Question

The eigenvalues of a $3 \times 3$ matrix A are 1, 3, 7 then the eigenvalues of $\text{adj}(A)$ are

• A. \( 1, \frac{3}{4}, \frac{7}{4} \)
• B. \( \frac{1}{21}, \frac{3}{21}, \frac{7}{21} \)
• C. \( \frac{1}{21}, \frac{3}{21}, \frac{21}{7} \)
• D. \( 21, 7, 3 \)

Hint:

For an $n \times n$ matrix A with eigenvalues $\lambda_1, \lambda_2, \ldots, \lambda_n$, the eigenvalues of $\text{adj}(A)$ are $\frac{\det(A)}{\lambda_1}, \frac{\det(A)}{\lambda_2}, \ldots, \frac{\det(A)}{\lambda_n}$. This formula is derived from the property $A \cdot \text{adj}(A) = \det(A) \cdot I$, where $I$ is the identity matrix. If $\mathbf{v}$ is an eigenvector of A with eigenvalue $\lambda$, then $A\mathbf{v} = \lambda\mathbf{v}$. Multiplying by $\text{adj}(A)$ gives $\text{adj}(A) A\mathbf{v} = \text{adj}(A) \lambda\mathbf{v}$, which simplifies to $\det(A) I \mathbf{v} = \det(A) \mathbf{v} = \text{adj}(A) \lambda\mathbf{v}$. Thus, $\text{adj}(A)\mathbf{v} = \frac{\det(A)}{\lambda}\mathbf{v}$.

Answer 1

The Correct Option is D

Let the eigenvalues of a matrix A be \( \lambda_1, \lambda_2, \ldots, \lambda_n \). The product of the eigenvalues is equal to the determinant of the matrix, i.e., \( \det(A) = \lambda_1 \cdot \lambda_2 \cdot \ldots \cdot \lambda_n \). The eigenvalues of \( \text{adj}(A) \) are given by \( \frac{\det(A)}{\lambda_i} \) for each eigenvalue \( \lambda_i \) of A. Given that the eigenvalues of the \( 3 \times 3 \) matrix A are \( \lambda_1 = 1 \), \( \lambda_2 = 3 \), and \( \lambda_3 = 7 \).

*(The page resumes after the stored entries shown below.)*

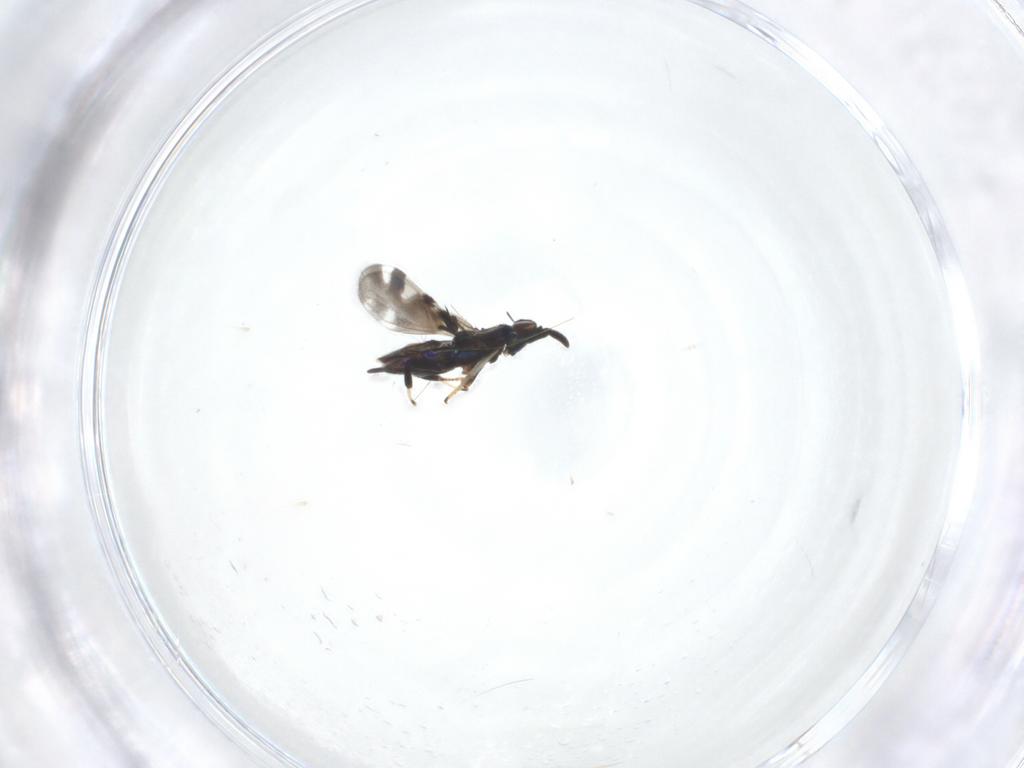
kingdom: Animalia
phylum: Arthropoda
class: Insecta
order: Hymenoptera
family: Encyrtidae
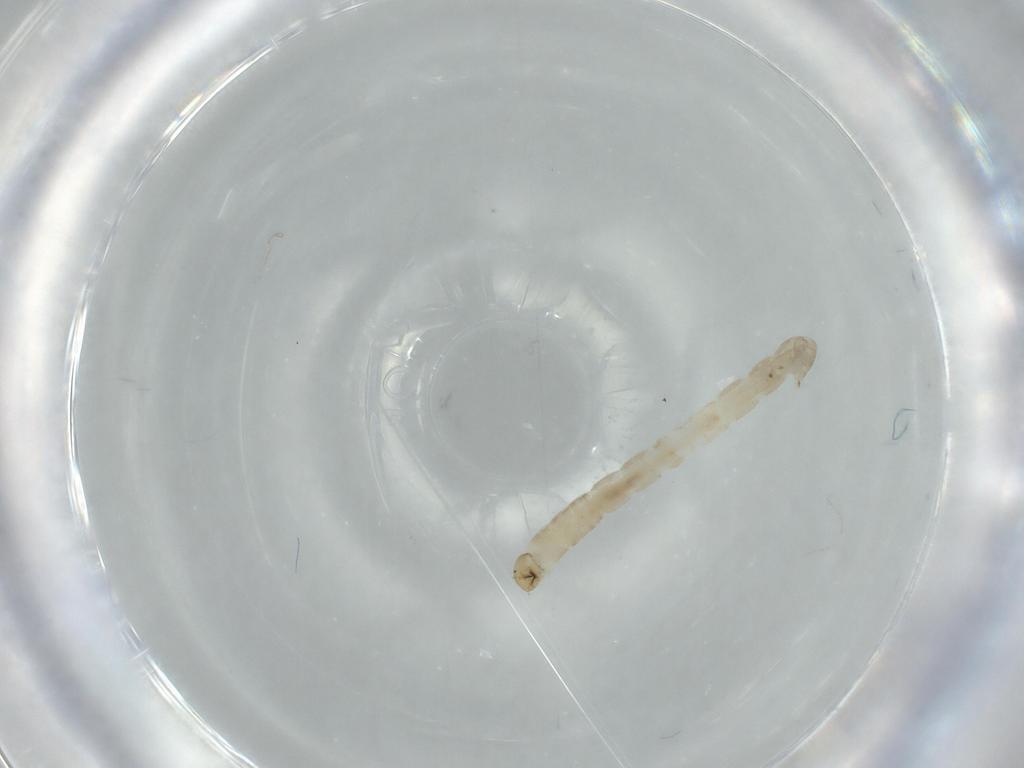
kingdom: Animalia
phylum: Arthropoda
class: Insecta
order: Diptera
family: Chironomidae
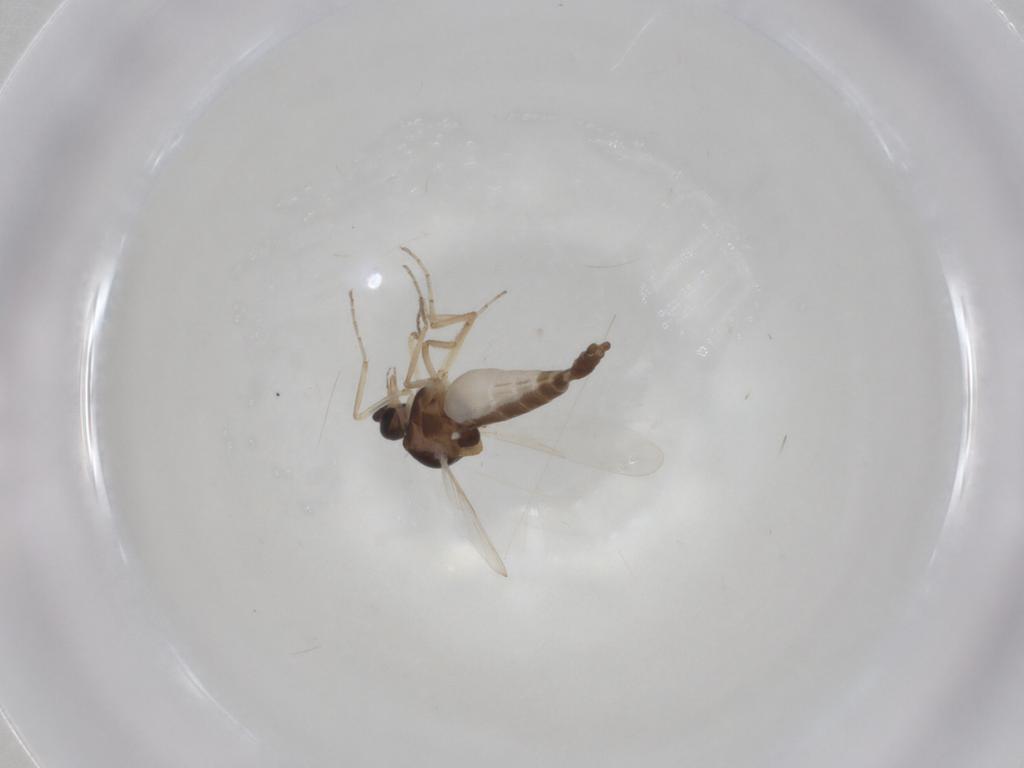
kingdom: Animalia
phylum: Arthropoda
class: Insecta
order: Diptera
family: Ceratopogonidae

Step 1: Calculate the determinant of A.
\[ \det(A) = \lambda_1 \cdot \lambda_2 \cdot \lambda_3 = 1 \cdot 3 \cdot 7 = 21 \]

Step 2: Calculate the eigenvalues of \( \text{adj}(A) \)
The eigenvalues of \( \text{adj}(A) \) are \( \frac{\det(A)}{\lambda_1} \), \( \frac{\det(A)}{\lambda_2} \), and \( \frac{\det(A)}{\lambda_3} \).

For \( \lambda_1 = 1 \):
\[ \text{Eigenvalue}_1 = \frac{21}{1} = 21 \]

For \( \lambda_2 = 3 \):
\[ \text{Eigenvalue}_2 = \frac{21}{3} = 7 \]

For \( \lambda_3 = 7 \):
\[ \text{Eigenvalue}_3 = \frac{21}{7} = 3 \]

Therefore, the eigenvalues of \( \text{adj}(A) \) are 21, 7, and 3.